I am a first time CEO. While I have had strong and fulfilling relationships with the Boards of organizations, I was never able to choose the members myself. Knowing that I had two members of my Board moving on within my first year as CEO, I had an opportunity to fill two spots and I wanted to get it right. I wanted a diverse Board and also felt I had to address some specific experience gaps. I researched. I read. I asked a member to bring me to an NACD meeting. I spoke with other CEOs got input from my team and my existing Board members. I managed to achieve analysis paralysis.
Then I attended the First Annual Women’s Power Gap in Corporate Massachusetts Survey & Rankings in February 2020.
The findings presented were unsurprising – women and people of color represent 51.5% and 28%, respectively, of the state’s population yet are significantly underrepresented in leadership positions. As a woman in leadership, I’d heard it before – maybe with different numbers, but the same general findings.
Then the panel started. The moderator began with a typical excuse for why there were so few women and people of color on boards: “I don’t have any open spots.” After the panelists discussed the challenge and how it was a difficult reality to address, another panel member said, “Tell them to add another Board seat.”
I felt so stupid.
Add another Board seat – duh, it was that easy. I am an innovator, damn it. So, I checked my Governance By-Laws and now…
I’m very excited to announce four new members of the MassChallenge BOD, who were added between December 2019 and March 2020.
My motivations for building a diverse board are, without question, to make headway in improving diversity and inclusion efforts across the organization and the tech industry at large, but it’s also to make my business stronger and my decisions better.
The MassChallenge BOD is not just a governance board but a provider of essential advice. They are actively involved in all major decisions. They provide insight, feedback, and coaching. In addition to providing varied perspectives during open discussions, the board members meet with me regularly for 1:1 meetings specific to their areas of expertise.
For me, assembling a diverse board is not about only looking at gender, age, and race (though these are very important) but also backgrounds. It is powerful, in one BOD meeting, to hear from a PhD in Engineering and Applied Sciences in addition to a corporate lawyer with extensive government experience. That they’ve developed their skills and insights from different perspectives due to their gender, or culture, or race is a tremendous advantage. We also have a sizeable spectrum of ages with members in their 40’s, 50’s, and 60’s. The discussions can get spirited and are always full of insight.

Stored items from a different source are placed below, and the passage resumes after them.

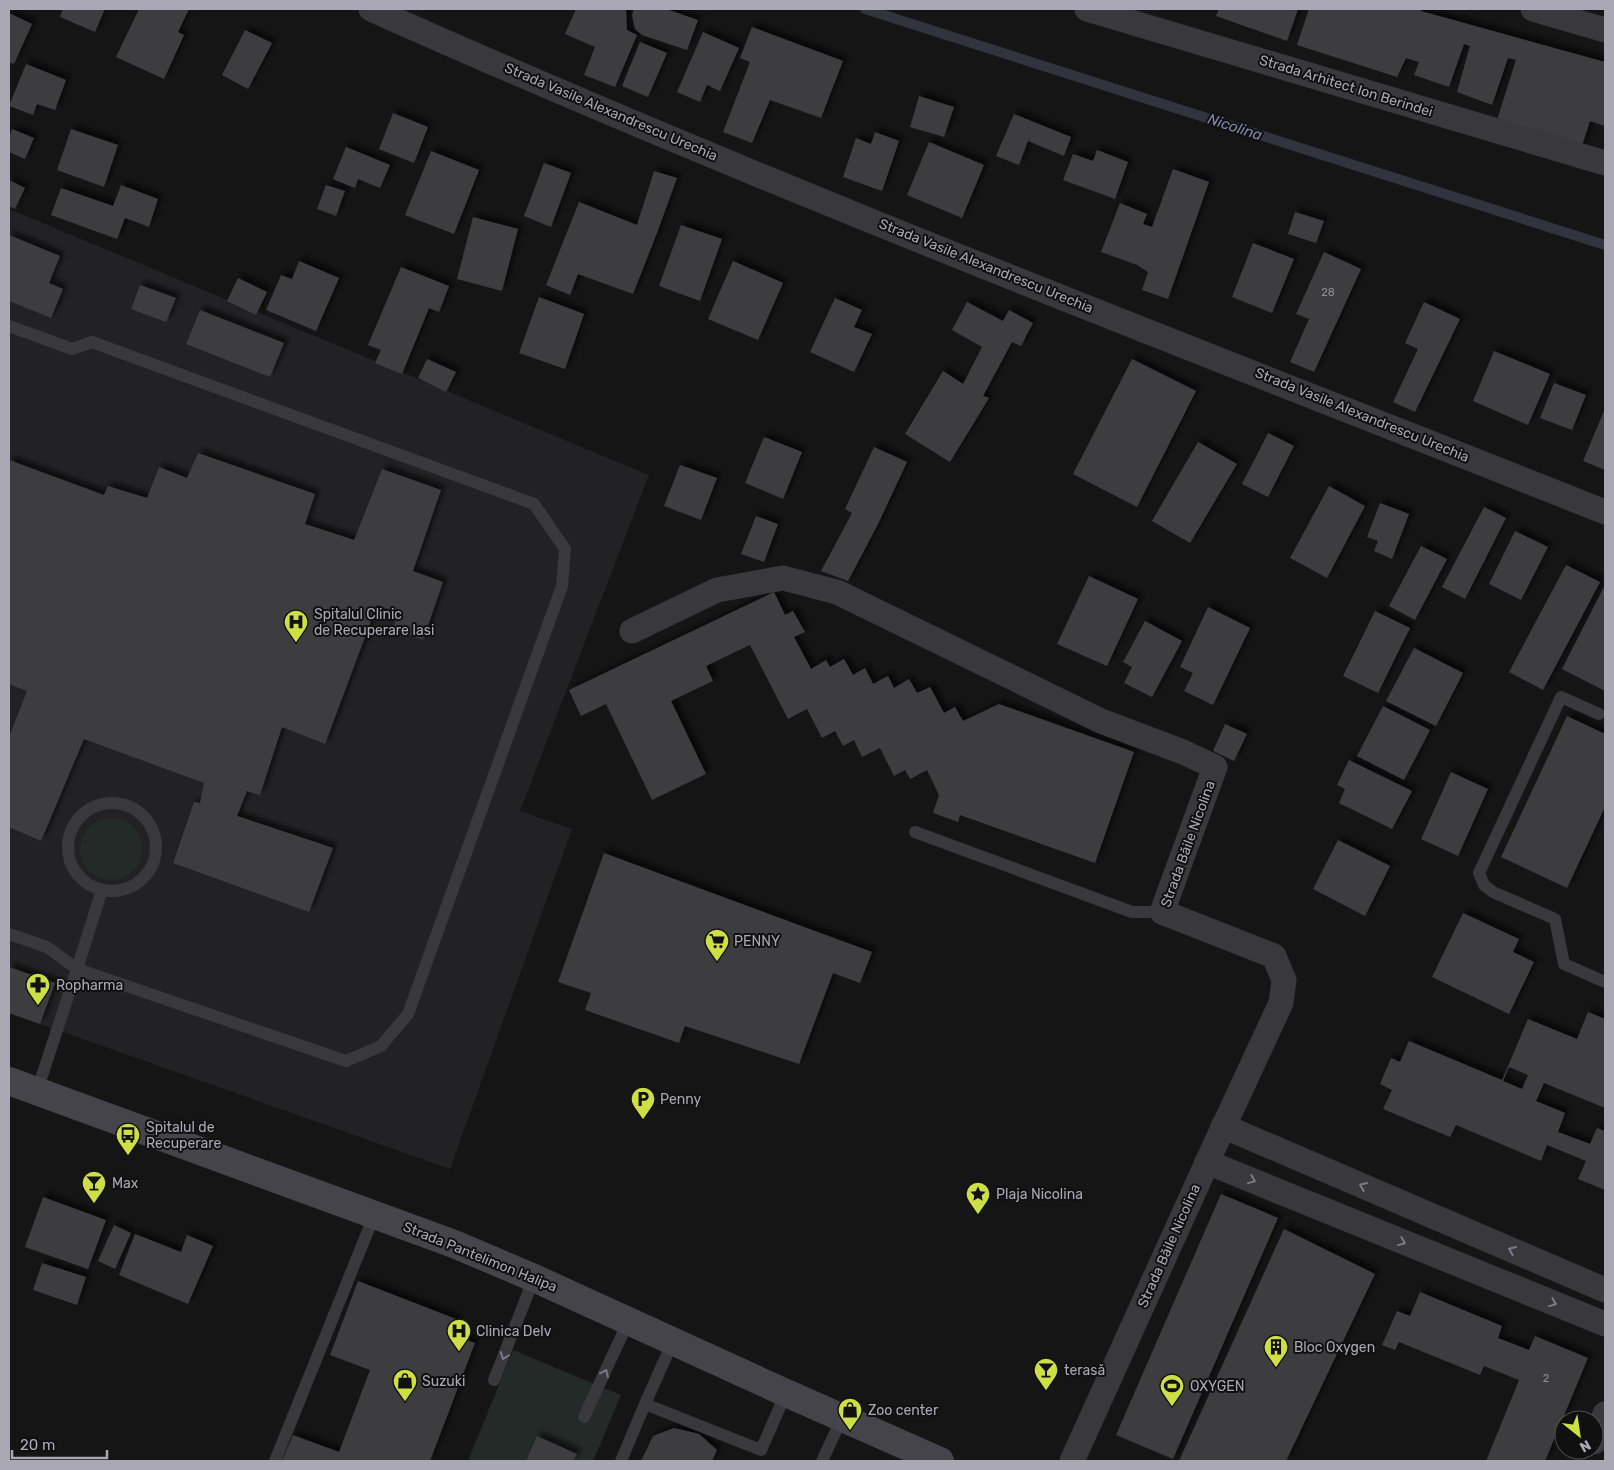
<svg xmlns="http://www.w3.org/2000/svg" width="1614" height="1470" font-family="Rubik,sans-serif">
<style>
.built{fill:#222123}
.green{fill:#232a27}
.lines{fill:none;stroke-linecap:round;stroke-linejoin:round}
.stream{stroke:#31333f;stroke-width:10}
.building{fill:#3e3c40;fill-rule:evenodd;filter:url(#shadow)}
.lane{stroke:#39383d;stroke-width:12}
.street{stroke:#39383d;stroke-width:25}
.secondary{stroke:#45444a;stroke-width:28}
.oneway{stroke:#7d7b85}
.labels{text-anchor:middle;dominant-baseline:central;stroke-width:4;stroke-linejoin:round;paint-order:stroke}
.number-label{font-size:11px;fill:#8f8d98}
.street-label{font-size:14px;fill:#aaa8b5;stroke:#101011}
.poi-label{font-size:14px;fill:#aaa8b5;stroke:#101011;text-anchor:start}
.water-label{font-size:15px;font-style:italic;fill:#8286ac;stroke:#101011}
</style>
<defs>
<filter id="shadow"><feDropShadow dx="4.5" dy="-4.5" stdDeviation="2.5" flood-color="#0009"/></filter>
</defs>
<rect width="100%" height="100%" fill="#151516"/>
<!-- built -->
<polygon class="built" points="9,209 649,475 520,811 572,829 450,1169 9,1013"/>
<!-- green -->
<g class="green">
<circle cx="111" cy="849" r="31"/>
<polygon points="513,1350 621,1395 593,1461 468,1461"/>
</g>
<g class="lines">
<!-- stream -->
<polyline class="stream" points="865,9 1605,245"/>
</g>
<!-- building -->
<g class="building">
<polygon points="63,9 105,9 95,32 60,17"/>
<polygon points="139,9 189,9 178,32 184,35 164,79 116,57"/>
<polygon points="576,9 626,9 627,30 637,35 615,87 584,75 595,47 565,34"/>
<polygon points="634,9 666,9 698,20 687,50 642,35 635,29 632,15"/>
<polygon points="1219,9 1298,9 1287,41 1216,16"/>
<polygon points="1309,9 1421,9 1421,11 1605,62 1605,126 1590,121 1580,152 1497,120 1516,60 1508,58 1492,105 1457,92 1470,46 1464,44 1449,87 1414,75 1419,62 1406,58 1397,77 1297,45"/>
<polygon points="9,13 32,24 14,64 9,62"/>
<polygon points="752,27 843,61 821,118 770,100 752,143 723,132 750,62 740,58"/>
<polygon points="245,30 272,43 248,89 222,75"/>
<polygon points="703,32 739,48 720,91 707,85 700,102 677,92"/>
<polygon points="640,42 667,53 648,97 622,86"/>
<polygon points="26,64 66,80 55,110 37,104 33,115 9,106"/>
<polygon points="919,96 954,107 944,137 910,127"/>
<polygon points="393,113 428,127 414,163 379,149"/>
<polygon points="1014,114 1071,137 1064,156 1028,141 1019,165 996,156"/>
<polygon points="12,129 34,138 25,159 9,152 9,138"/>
<polygon points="71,129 118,145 104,187 57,170"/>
<polygon points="875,132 899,141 882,191 843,177 856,138 871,144"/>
<polygon points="929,142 984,165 962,218 907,195"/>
<polygon points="346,147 390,165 380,188 358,179 355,188 333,179"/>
<polygon points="1097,150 1128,162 1115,199 1063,180 1073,154 1093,161"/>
<polygon points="431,151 479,170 454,234 405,215"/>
<polygon points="544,163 571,173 551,227 524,216"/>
<polygon points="1173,169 1209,182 1168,299 1142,290 1148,272 1137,265 1101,252 1120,203 1147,214 1143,224 1152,227"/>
<polygon points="654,171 677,178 657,233 633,294 578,274 570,295 546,285 579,202 637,225"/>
<polygon points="9,180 25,188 15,209 9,206"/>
<polygon points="121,185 158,199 149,227 125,218 117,239 51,215 61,188 113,206"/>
<polygon points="326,185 345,191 336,216 317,209"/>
<polygon points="1295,212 1324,221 1316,243 1288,234"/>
<polygon points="473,217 518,229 502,291 457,279"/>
<polygon points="681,225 722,239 700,301 659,286"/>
<polygon points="9,235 60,256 49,283 63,289 51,318 9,301"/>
<polygon points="1253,243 1294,259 1272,313 1232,297"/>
<polygon points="1324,252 1361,269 1314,372 1290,362 1309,319 1296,314"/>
<polygon points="299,261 339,278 316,331 266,310 281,275 292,279"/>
<polygon points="733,261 783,283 758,340 708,319"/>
<polygon points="401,267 449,286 439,312 429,308 402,374 375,363 381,350 368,345"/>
<polygon points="238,278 267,292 256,315 227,301"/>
<polygon points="140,285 176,298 166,322 131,309"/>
<polygon points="539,297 584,314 565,369 519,353"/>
<polygon points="835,298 862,310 854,327 872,334 854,372 810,352"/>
<polygon points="967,302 1003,321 1009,310 1033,323 1021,346 1012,342 983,396 989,398 950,462 905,434 943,371 963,384 982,347 952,330"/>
<polygon points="1424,302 1460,319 1415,412 1393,402 1418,349 1405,343"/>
<polygon points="200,310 284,343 270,377 186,344"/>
<polygon points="1494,351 1550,374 1528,425 1473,401"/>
<polygon points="427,359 456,372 446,392 418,378"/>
<polygon points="1132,359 1196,391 1137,507 1073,474"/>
<polygon points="1554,383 1586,395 1572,430 1540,418"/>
<polygon points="1604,411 1605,411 1605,470 1583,461"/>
<polygon points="1268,433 1294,446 1268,497 1242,484"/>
<polygon points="764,437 802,452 783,499 745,483"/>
<polygon points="1198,442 1237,464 1190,543 1152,521"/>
<polygon points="874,447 907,462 878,524 848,581 821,571 852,513 845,509"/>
<polygon points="198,453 315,494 305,524 354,540 382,469 441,490 413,571 443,582 423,640 393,628 399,613 377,605 325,744 282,727 260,795 247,791 237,816 333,848 309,912 173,863 194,802 200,803 204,783 84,739 41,841 9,827 9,737 27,691 9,684 9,460 104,495 108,486 147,498 159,467 187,478"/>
<polygon points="680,465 717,478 701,520 664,506"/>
<polygon points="1329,486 1365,506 1327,578 1290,558"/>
<polygon points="1380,503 1409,514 1392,559 1374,551 1378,541 1367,537"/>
<polygon points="1484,507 1506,518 1465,599 1442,587"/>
<polygon points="756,516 778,524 764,562 741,554"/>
<polygon points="1515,531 1548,547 1521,600 1489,584"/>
<polygon points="1421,546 1447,559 1415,620 1389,606"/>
<polygon points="1566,565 1600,582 1543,690 1509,672"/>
<polygon points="1089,576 1138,599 1107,666 1057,644"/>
<polygon points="1605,585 1605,691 1562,669"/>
<polygon points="774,592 785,615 793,611 805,632 794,637 811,669 826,660 830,667 844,659 853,675 865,668 873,684 888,676 894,688 909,679 917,693 930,687 944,713 955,707 963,721 999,704 1134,752 1095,863 960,815 958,822 933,813 939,795 927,770 910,779 905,770 894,776 880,748 862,757 854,740 843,746 835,731 822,738 807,709 788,719 750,645 706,666 713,681 671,701 706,774 652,800 606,704 581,716 569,690"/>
<polygon points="1208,607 1250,628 1213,705 1184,691 1193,673 1180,667"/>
<polygon points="1375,611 1410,628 1378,693 1343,676"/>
<polygon points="1145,621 1182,641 1152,697 1124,683 1132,667 1123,662"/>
<polygon points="1414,648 1463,673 1436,726 1386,701"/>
<polygon points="1383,706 1430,730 1404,780 1357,756"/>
<polygon points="1567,716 1605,734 1605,807 1567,888 1501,857"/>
<polygon points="1225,724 1247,734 1234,761 1213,751"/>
<polygon points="1349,760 1412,791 1392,829 1339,803 1345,789 1337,785"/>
<polygon points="1451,772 1488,789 1458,856 1421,839"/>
<polygon points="1338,840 1390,866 1365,916 1313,889"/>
<polygon points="604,853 872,952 860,983 833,973 799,1064 685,1026 679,1043 585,1010 591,993 558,982"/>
<polygon points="1463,913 1519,939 1513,952 1534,962 1509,1014 1432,977"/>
<polygon points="9,967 55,983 40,1024 9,1013"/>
<path d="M1588 1012 1605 1019V1108L1544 1083 1536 1101 1565 1113 1558 1132 1590 1144 1597 1128 1605 1131V1190L1578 1179 1586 1161 1547 1145 1541 1161 1456 1125 1450 1137 1383 1109 1392 1090 1380 1084 1391 1058 1400 1062 1409 1041 1502 1080 1528 1019 1577 1039ZM1509 1067 1528 1075 1522 1089 1503 1081Z"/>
<polygon points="1221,1194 1278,1218 1173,1459 1116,1435"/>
<polygon points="43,1197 106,1220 88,1269 25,1247"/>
<polygon points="114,1225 131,1233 115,1269 98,1261"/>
<polygon points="1284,1229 1375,1274 1286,1461 1179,1461"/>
<polygon points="135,1234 181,1252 187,1235 213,1246 188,1304 119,1275"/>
<polygon points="42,1263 86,1277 77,1305 33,1290"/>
<polygon points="358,1281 456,1319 451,1334 475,1343 430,1461 282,1461 293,1435 339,1452 370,1370 330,1355"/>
<polygon points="1420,1292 1502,1326 1498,1338 1529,1350 1535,1336 1588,1358 1545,1461 1486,1461 1519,1380 1484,1366 1480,1375 1399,1342 1395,1350 1382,1345 1397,1311 1410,1316"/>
<polygon points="674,1428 699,1434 717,1450 712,1461 641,1461 653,1436"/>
<polygon points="537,1436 577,1454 573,1461 526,1461"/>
</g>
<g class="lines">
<!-- lane -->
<g class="lane">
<polyline points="9,326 72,349 92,342 534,504 565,549 562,586 408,1014 381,1046 346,1061 77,969 102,890"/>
<polyline points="1599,714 1561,697 1479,873 1484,885 1493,892 1555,919 1564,964 1605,982"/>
<circle cx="112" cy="847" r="44"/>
<polyline points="915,832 1132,912 1162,912"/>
<polyline points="9,934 47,947 77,969 37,1091"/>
<polyline points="673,1341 645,1404 761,1450 786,1393"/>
<polyline points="494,1380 534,1278"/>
<polyline points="584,1417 629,1320"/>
<polyline points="275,1461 374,1216"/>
<polyline points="621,1461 645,1404"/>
<polyline points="822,1461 842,1418"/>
</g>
<!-- street -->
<g class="street">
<path d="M371 9C776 190 1192 348 1605 512"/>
<polyline points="1087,9 1605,163"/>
<polyline points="1533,9 1605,30"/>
<polyline points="632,631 717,590 783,578 837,592 1101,721 1183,752 1215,767 1162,912 1274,956 1284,980 1281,1003 1215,1145 1072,1461"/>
<polyline points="1223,1126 1605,1290"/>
<polyline points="1207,1162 1605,1324"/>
<polyline points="1594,1442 1605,1414"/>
</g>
<!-- secondary -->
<polyline class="secondary" points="9,1081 454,1244 534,1278 786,1393 940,1461"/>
</g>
<!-- one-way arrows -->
<defs><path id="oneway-chevron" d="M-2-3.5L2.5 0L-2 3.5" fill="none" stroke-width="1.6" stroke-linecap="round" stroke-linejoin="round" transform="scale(1.25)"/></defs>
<g class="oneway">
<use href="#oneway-chevron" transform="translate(1252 1180) rotate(22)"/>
<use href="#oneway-chevron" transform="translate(1363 1186) rotate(-157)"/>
<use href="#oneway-chevron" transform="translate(1402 1242) rotate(22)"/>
<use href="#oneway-chevron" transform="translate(1512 1250) rotate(-157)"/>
<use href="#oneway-chevron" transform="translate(1553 1303) rotate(22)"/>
<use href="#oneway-chevron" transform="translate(504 1356) rotate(111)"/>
<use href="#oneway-chevron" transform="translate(605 1373) rotate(-65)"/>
</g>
<!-- icons -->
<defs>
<symbol id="hospital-pin" viewBox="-11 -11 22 30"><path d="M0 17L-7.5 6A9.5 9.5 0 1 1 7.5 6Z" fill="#cede45" stroke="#101011"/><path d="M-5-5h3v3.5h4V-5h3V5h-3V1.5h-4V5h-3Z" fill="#111"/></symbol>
<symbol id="supermarket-pin" viewBox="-11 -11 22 30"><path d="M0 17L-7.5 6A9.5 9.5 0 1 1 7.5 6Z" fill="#cede45" stroke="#101011"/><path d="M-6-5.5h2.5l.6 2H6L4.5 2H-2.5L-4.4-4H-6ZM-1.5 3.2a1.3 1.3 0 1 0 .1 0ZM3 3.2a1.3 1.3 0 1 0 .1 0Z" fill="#111"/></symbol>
<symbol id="pharmacy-pin" viewBox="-11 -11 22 30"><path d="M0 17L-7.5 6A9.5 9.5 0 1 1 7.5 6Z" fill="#cede45" stroke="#101011"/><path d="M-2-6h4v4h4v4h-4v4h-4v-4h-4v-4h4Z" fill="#111"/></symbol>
<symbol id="parking-pin" viewBox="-11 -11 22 30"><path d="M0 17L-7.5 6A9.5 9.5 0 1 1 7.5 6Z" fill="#cede45" stroke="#101011"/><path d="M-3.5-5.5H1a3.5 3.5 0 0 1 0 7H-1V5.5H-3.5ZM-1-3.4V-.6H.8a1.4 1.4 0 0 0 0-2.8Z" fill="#111"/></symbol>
<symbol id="bus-pin" viewBox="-11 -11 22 30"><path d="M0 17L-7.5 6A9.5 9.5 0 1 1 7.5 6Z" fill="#cede45" stroke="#101011"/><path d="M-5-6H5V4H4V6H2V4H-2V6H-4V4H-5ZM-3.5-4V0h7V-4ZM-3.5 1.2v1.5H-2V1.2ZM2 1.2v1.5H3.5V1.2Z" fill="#111"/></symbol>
<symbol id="bar-pin" viewBox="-11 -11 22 30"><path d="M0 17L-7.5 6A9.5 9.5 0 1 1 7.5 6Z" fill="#cede45" stroke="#101011"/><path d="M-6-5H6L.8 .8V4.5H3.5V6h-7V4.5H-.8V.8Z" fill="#111"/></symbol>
<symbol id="sight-pin" viewBox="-11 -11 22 30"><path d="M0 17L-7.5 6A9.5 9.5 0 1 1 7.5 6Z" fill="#cede45" stroke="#101011"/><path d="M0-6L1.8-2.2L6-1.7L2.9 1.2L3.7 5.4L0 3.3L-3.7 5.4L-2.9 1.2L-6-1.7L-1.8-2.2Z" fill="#111"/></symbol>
<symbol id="building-pin" viewBox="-11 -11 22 30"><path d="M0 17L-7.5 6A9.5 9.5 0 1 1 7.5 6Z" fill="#cede45" stroke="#101011"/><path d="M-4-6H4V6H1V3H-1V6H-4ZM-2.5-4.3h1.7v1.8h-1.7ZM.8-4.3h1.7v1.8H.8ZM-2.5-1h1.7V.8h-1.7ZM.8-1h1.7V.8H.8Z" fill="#111"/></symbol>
<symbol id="shop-pin" viewBox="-11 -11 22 30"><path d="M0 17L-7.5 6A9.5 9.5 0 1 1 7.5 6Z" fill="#cede45" stroke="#101011"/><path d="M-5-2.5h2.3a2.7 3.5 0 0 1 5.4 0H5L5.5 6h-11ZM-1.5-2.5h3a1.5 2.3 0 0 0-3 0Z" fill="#111"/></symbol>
<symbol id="stadium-pin" viewBox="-11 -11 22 30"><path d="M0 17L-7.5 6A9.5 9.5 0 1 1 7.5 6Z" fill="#cede45" stroke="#101011"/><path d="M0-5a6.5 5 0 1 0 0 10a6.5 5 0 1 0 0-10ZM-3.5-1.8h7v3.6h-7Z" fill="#111"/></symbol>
</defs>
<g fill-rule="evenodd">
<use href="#hospital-pin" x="282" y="608" width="28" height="38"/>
<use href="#supermarket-pin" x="703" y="927" width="28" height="38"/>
<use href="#pharmacy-pin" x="24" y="971" width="28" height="38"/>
<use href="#parking-pin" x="629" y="1085" width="28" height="38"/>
<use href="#bus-pin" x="114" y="1121" width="28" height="38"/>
<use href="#bar-pin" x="80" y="1169" width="28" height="38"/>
<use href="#sight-pin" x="964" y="1180" width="28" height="38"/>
<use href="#hospital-pin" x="445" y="1317" width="28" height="38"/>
<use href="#building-pin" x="1262" y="1333" width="28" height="38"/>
<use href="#bar-pin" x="1032" y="1356" width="28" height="38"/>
<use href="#shop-pin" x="391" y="1367" width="28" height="38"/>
<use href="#stadium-pin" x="1158" y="1372" width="28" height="38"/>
<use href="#shop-pin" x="836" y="1396" width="28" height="38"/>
</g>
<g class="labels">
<!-- number labels -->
<g class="number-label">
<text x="1328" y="292">28</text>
<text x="1546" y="1378">2</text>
</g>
<!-- street labels -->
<g class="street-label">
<text transform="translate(1346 86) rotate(17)">Strada Arhitect Ion Berindei</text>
<text transform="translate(611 112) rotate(23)">Strada Vasile Alexandrescu Urechia</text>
<text transform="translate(986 266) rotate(22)">Strada Vasile Alexandrescu Urechia</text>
<text transform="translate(1362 415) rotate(22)">Strada Vasile Alexandrescu Urechia</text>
<text transform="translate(1188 844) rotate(-70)">Strada Băile Nicolina</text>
<text transform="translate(1169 1246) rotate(-66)">Strada Băile Nicolina</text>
<text transform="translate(480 1257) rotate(22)">Strada Pantelimon Halipa</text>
</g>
<!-- poi labels -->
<g class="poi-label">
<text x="314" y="614">Spitalul Clinic<tspan x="314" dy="16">de Recuperare Iasi</tspan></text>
<text x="734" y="941">PENNY</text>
<text x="56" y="985">Ropharma</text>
<text x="660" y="1099">Penny</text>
<text x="146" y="1127">Spitalul de<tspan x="146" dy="16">Recuperare</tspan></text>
<text x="112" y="1183">Max</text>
<text x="996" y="1194">Plaja Nicolina</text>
<text x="476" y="1331">Clinica Delv</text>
<text x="1294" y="1347">Bloc Oxygen</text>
<text x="1064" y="1370">terasă</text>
<text x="422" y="1381">Suzuki</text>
<text x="1190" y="1386">OXYGEN</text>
<text x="868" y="1410">Zoo center</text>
</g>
<!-- water labels -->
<g class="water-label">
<text transform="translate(1235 127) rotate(18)">Nicolina</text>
</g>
</g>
<!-- border -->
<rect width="1614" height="1470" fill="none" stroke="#aaa8b5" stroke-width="20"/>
<!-- north arrow -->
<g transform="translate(1579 1435) rotate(150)"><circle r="24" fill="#101011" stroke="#4e4d53"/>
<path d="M0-4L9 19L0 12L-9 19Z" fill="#cede45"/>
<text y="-8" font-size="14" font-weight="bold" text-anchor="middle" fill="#aaa8b5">N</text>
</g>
<!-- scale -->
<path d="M12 1450v8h95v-8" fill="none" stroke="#aaa8b5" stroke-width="2.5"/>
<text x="20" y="1450" font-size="15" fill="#aaa8b5" stroke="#101011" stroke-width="4" paint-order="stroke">20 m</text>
</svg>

Really the only component that is homogenous about our new board is each member’s commitment to the innovation economy – a belief that entrepreneurship is key to solving global problems and economic growth.
I want the Board to reflect the ideal company/employee diversity as well as diversity across the innovation ecosystem. There is still more work to be done. I hope to continue to improve diversity on the Board that will reflect all types of backgrounds and identities.
Board Diversity Results in Better Business Outcomes
In a 2018 McKinsey report looking at data across three different English-speaking countries, they found that companies with the more ethnically/culturally diverse boards were 43% more likely to experience higher profits.
A common sense breakdown of that metric could be that diversity provides different points of view, different modes of approaching a challenge. Stephane Kasreil, the CEO of Upwork, articulated this well in a TechCrunch article: “The whole point of having an eight-person board is to have eight very different and complementary — though sometimes conflicting, and that’s OK — perspectives.”
This seemingly simple, but greatly overlooked, concept is further backed by Carol Fulp, author of Success Through Diversity:
“Besides better decisions grounded in more candid and inclusive discussions, Board diversity affords an array of other benefits, including an enhanced ability to acquire and leverage talent, increased innovation, and a heightened ability to reflect the marketplace and cement the organization’s reputation.”
I wrote “seemingly simple” concept deliberately, because diversity only has a positive impact on organizational strategy if the board members, all the board members, are regularly consulted and valued. They can’t just be figureheads.
Listening is an essential aspect. In a piece from Harvard Business Review titled When and Why Diversity Improves Your Board’s Performance, which interviewed 19 board members, found that there was a spectrum to board structures: hierarchical to egalitarian. The lead writer of the piece, Stephanie Creary wrote, “These dynamics appear to shape whether diversity on the board actually matters to the board’s work. On more hierarchical boards, the CEO, Chairman, or lead independent director tends to dominate board meetings.”
In matters of diversity, listening should be seen as paramount and not merely checking boxes for the sake of optics.
I want to clearly state that this initiative is by no means bold or risky and I deserve no accolades for this approach. It is simply the strongest strategy – why would you want a board of people who look, think, and talk just like you? How would that provide anything other than blind spots?
Going back to Carol Fulp, of whose book I strongly recommend: “There are really no downsides to a board of diversity and inclusion.”